De Martita Stutz a Candela Sol
* Por Alejandro Mareco. Nunca las historias son episodios aislados; siempre tienen algo que contar de todos. Tragedias como las de Martita o Candela tienen que ver con nuestros miedos más secretos.
Mi querida abuela Rosa, la que me leía un cuento noche tras noche, apenas si había terminado segundo grado, pero en la primera parte del siglo 20 eso no era poca cosa entre las franjas más populares (es decir, bien pobres: el día que hablemos sin eufemismos, quizá todo se vuelva más claro).
Le alcanzaba para tener un tesoro que sus vecinas de barrio en la ciudad de Oliva admiraban: sabía leer. Por eso, apenas llegaba el diario de la tarde desde la capital de la provincia, se sentaban alrededor de ella para que les relatara las últimas novedades sobre la indescifrable suerte de Martita Stutz, la niña vestida de azul, que se había hundido en el misterio en 1939, cuando tenía sólo 9 años.
Mientras, en la ciudad se reunían multitudes, hasta casi interrumpir el tránsito sobre la avenida Colón, para leer en las pizarras de La Voz del Interior las noticias que se escribían con tiza, a falta de otro medio de actualización constante de la información.
Martita nunca apareció. Los febriles relatos de sobremesa después de la cena (cuando no era la televisión, los que contaban las cosas del mundo eran los mayores) repitieron el suspenso durante años.
¡Ay!, qué cosas terribles nos podían llegar a pasar a los niños, sentíamos. ¿Acaso podía haber un temor peor que ése, que nos dejaba con los ojos abiertos frente al todo o la nada de la oscuridad?
Sí, había un espanto peor y lo aprendimos después: que cosas así pudieran sucederles a nuestros hijos.
La sombra de la historia de Candela Sol, la que replica en estos días, tiene acaso una silueta parecida a la de aquella Martita (como la llamaba el pueblo), que marcó una era del miedo y también cierta indignación de los cordobeses (fue la gran mancha en el gobierno de Amadeo Sabattini).
Candela Sol desapareció, se temió por su destino y un día se cumplió el peor de los presagios.
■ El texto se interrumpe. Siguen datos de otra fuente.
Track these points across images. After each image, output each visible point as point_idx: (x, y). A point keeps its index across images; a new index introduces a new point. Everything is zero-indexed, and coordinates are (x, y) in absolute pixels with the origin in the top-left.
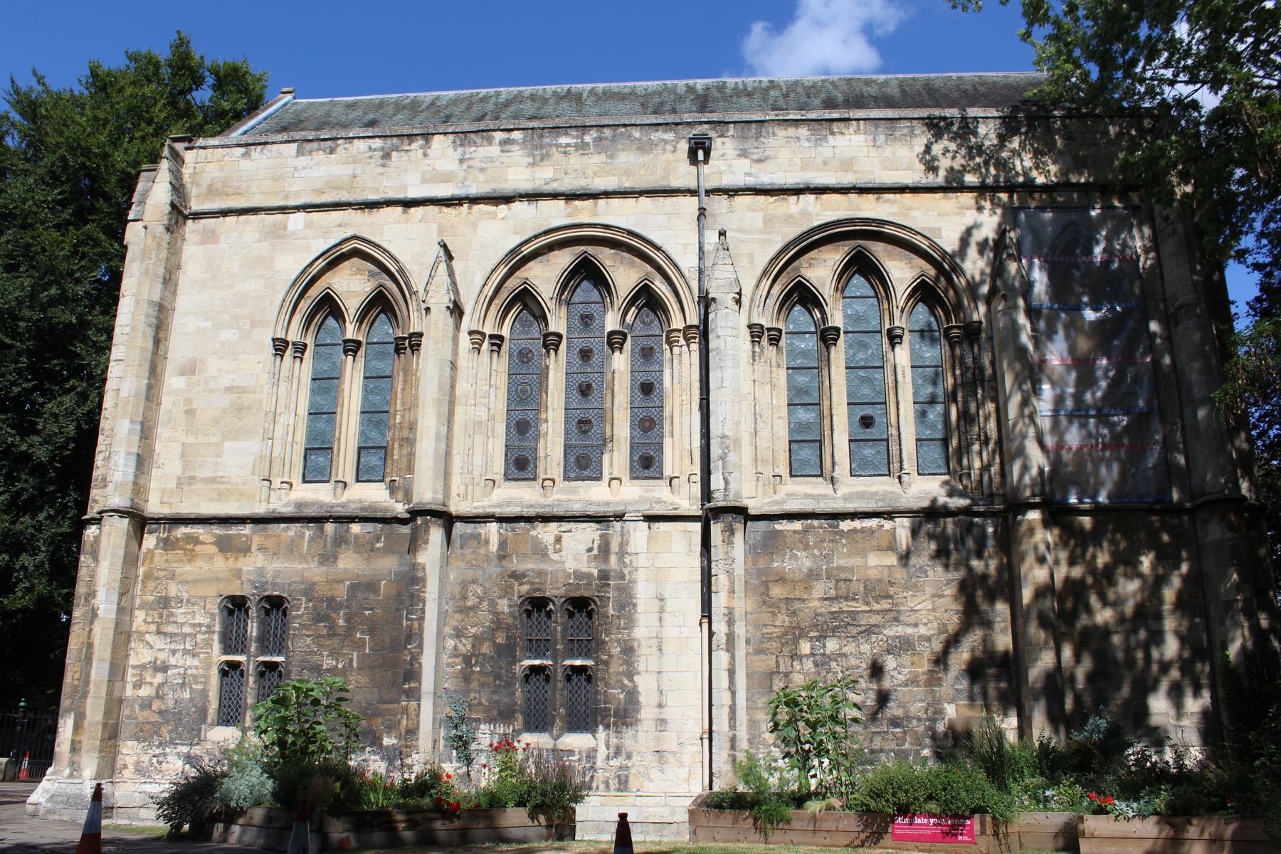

Esta vez es la televisión la que nos cuenta los cuentos de sobremesa (desayuno, almuerzo, merienda y cena) y Candela es un nombre que a cada instante se ha multiplicado.
Quizá, por un lado, el interés tiene que ver con la eterna seducción del misterio y, de parte de la actualidad, el tremendo e insondable submundo de hoy que pudo haber caído encima de una luminosa niña de 11 años.
Es posible que la obsesión mediática con el tema tenga más que ver con eso que con otras intenciones, como la del mero morbo (que también nunca es sólo eso), o incluso con una pretensión de irradiar sensación de inseguridad.
Nunca las historias son sólo episodios aislados; siempre tienen algo que contar de todos. Por eso, uno entiende que tragedias como las de Martita o Candela al menos tienen que ver con nuestros miedos más secretos.
Hay quienes sostienen (como el periodista Lucas Viano) que hay algo de perverso en ocuparse tanto de un hecho tan singular, mientras niños mueren hacinados en pequeñas piezas hechas de intemperie y fuego, acorralados por el hambre de tantos días yermos, despojados de un miserable estetoscopio que los escuche latir.
Ésa es la gran tragedia de la sociedad, y sólo puede enfrentársela redoblando la sed de justicia social, precisamente. Para eso, hace falta verdadera conciencia colectiva.
Sería antojadizo decir cuál es el dolor que más merece la pena sufrirse. Pero así como acaso todas las penas desgarradoras tienen que ver con la condición humana, las que brotan de la injusticia social, es cierto, son las más lacerantes.